Dish

Last dish of the year that was… 

And the soup is a mixed affair much like life. You got your meat and your fish. Your Okoro and Ogbono. And in there, do I find disillusion swimming in that liquid hope with the greed of my soul? The bitter with reason outdreamed by the short lived sweetness, conscripted into the war of hearts, I’ve tasted the best and worst of it. Yet still, the seasoning dresses up our fate, masked for the ball of confusion we perspire on. Keeping the secret hidden inside out of the pot and expositioning the plot would be one heaven of a ride out to sunrise.

Saturday

Saturday on the lowly with Ketchup and other life accessories. Blossoming nights chitter chatter away, and our sky will reckon with us if we stay up on it. When she comes. She goes. And where he leads, she follows through with her lightness of touch, an iris torch to paint the saturated night of his tribulations into the green and grey of her becoming.

Nature

I conceived you in my heart. Nine months was nine lives riding on an eternity that was nurtured in us. Seven times before I went for mine, to spin jewellery and the world, and your head is gone. Half the time between the world and you. You thought it was. You. And I. The World is yours. Don’t lose your heart. Again.

Barber

Cutting in. You want out. Got off the chair, and you’ve been racing to the start. It was never yours to own. A fault like a bone, you were never theirs to scorn. Just backed up in decisions and the barb is a wheel to the wire. Closest shave was the kindness for his kind. Yours in kind and candid to the skin that a blade would kiss.

Wounds & Things

Crying skies can’t hide from the sight of bredrin’s backfaced accusations played with the mute. Shift work. You got all the baggage in the skin hanging off her lies. Do you know how the thief negotiates for the crimson kiss before closing time?

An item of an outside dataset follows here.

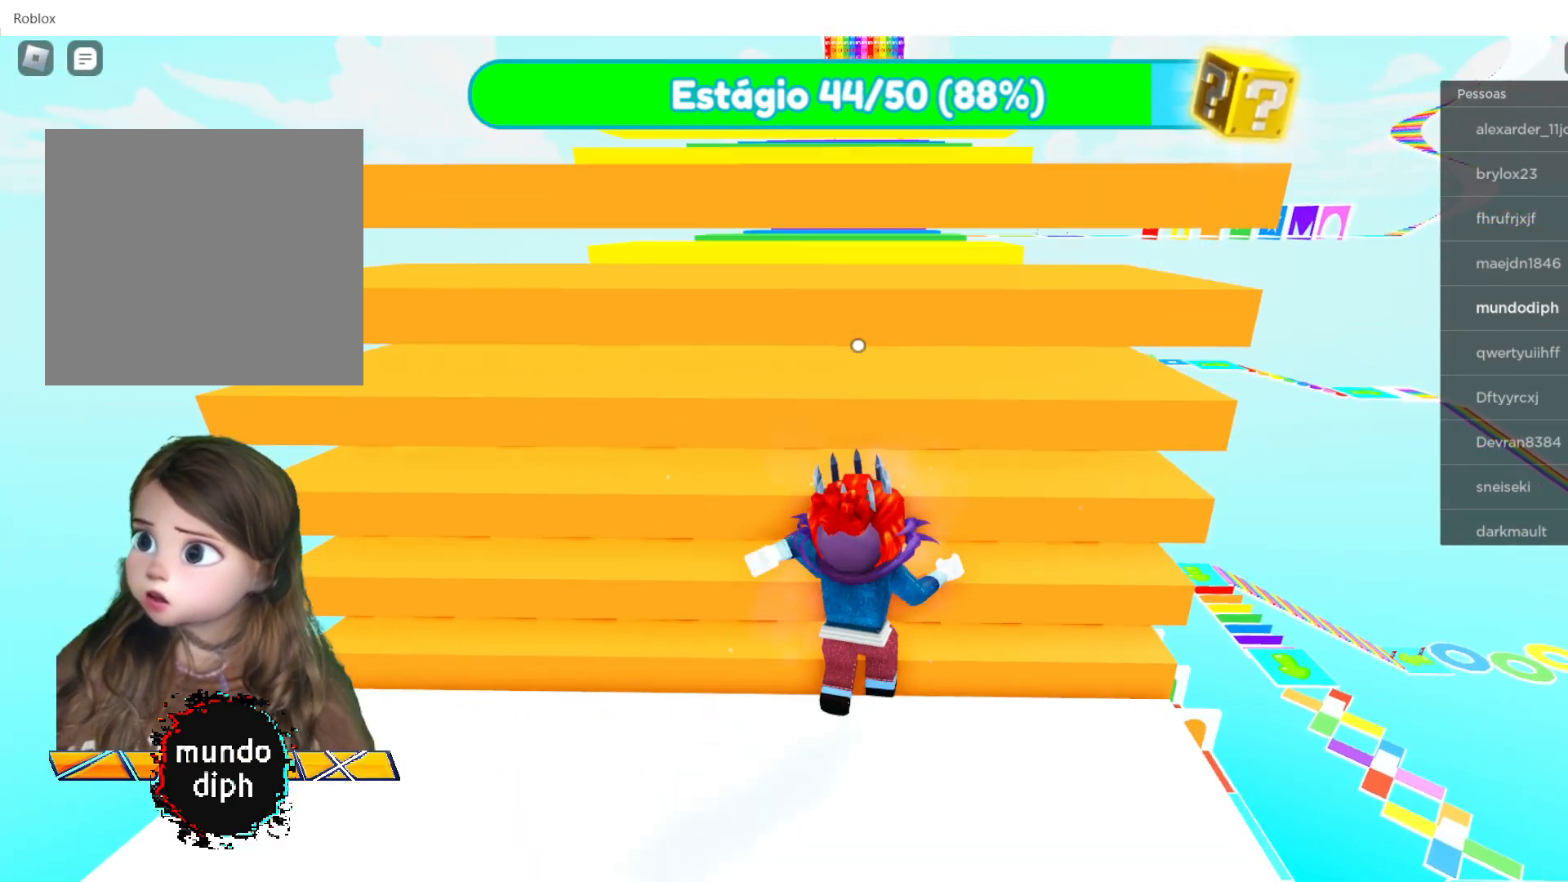
{"buttons": [], "left_stick": "up", "right_stick": "center", "events": []}
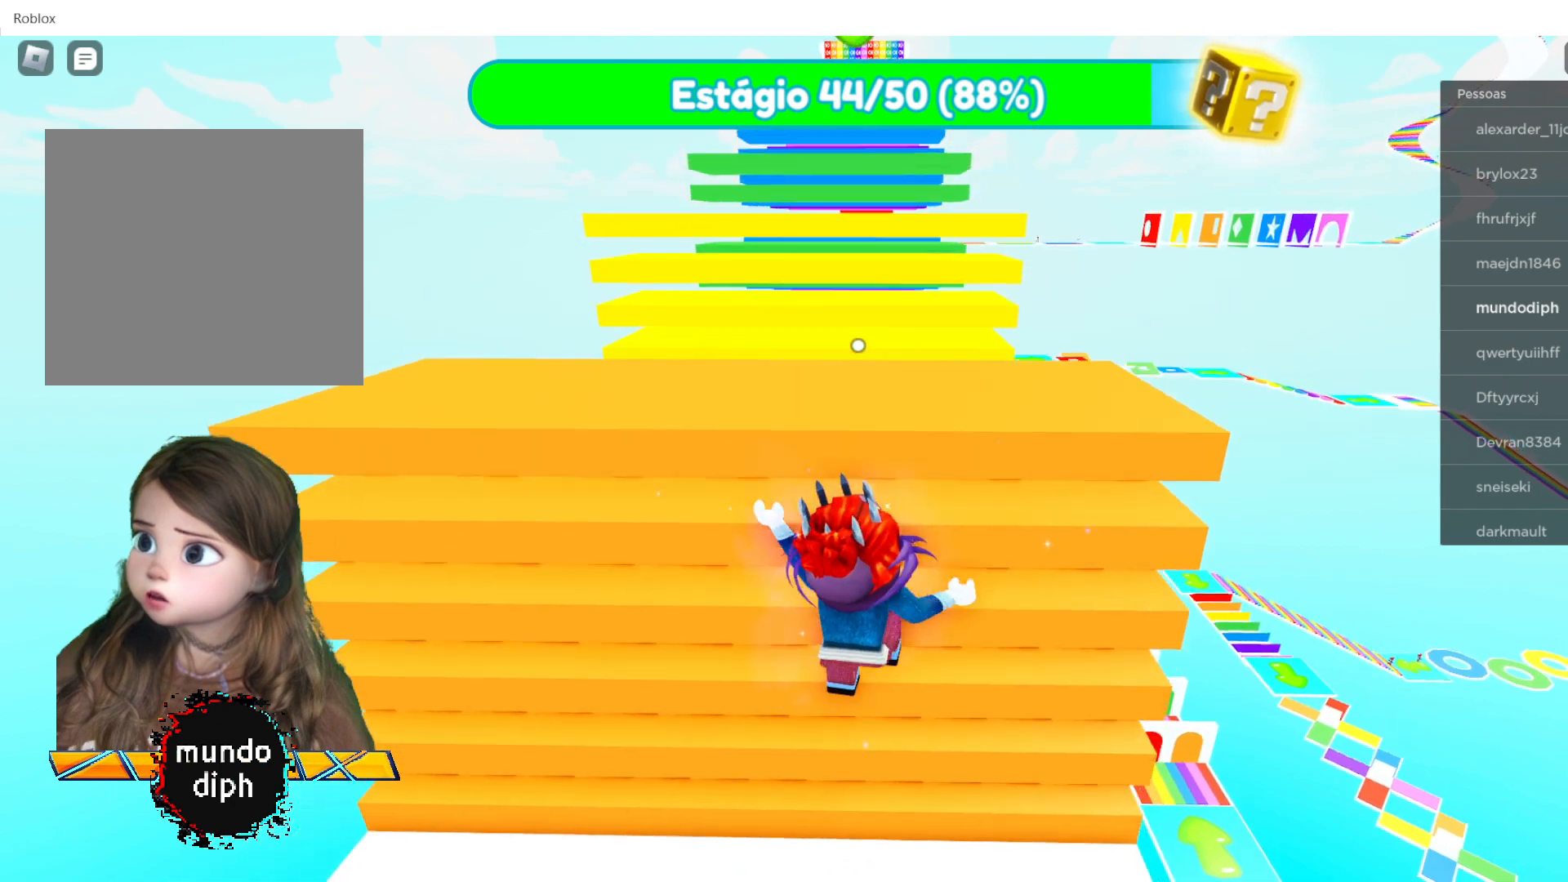
{"buttons": [], "left_stick": "up", "right_stick": "center", "events": []}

I’ll tell you a secret. An open heart dies before it learns to close its eyes. For bad. And lives before it overstands to keep you out of mind, folded and tucked away from the words she didn’t keep. You were right and wrong to not keep her broken jar of sugar and fantasy. Empty words. Selfish belongs in the ocean with them and other strings, wounds and things of unknown possibilities. She goes this way. You go that way. Out of hers. Closed. For good.

Gallery

Inside. You are an outsider and the room knows it. You do not belong to them. The walls stiffen in defence of the inflammed human heart that is present. You will never be of them. The wall knows this fate you bet your fears on. Too swell. Tooth picked. You tilt your hat before they turn you down. You haven’t asked anything of them. Yet. The floor sucks on the sole of your swift footed analysis. Daring you to overthink the feeling that is stirred up in the forest of invention. An idea. What is an idea? Just like us. And nothing alike. 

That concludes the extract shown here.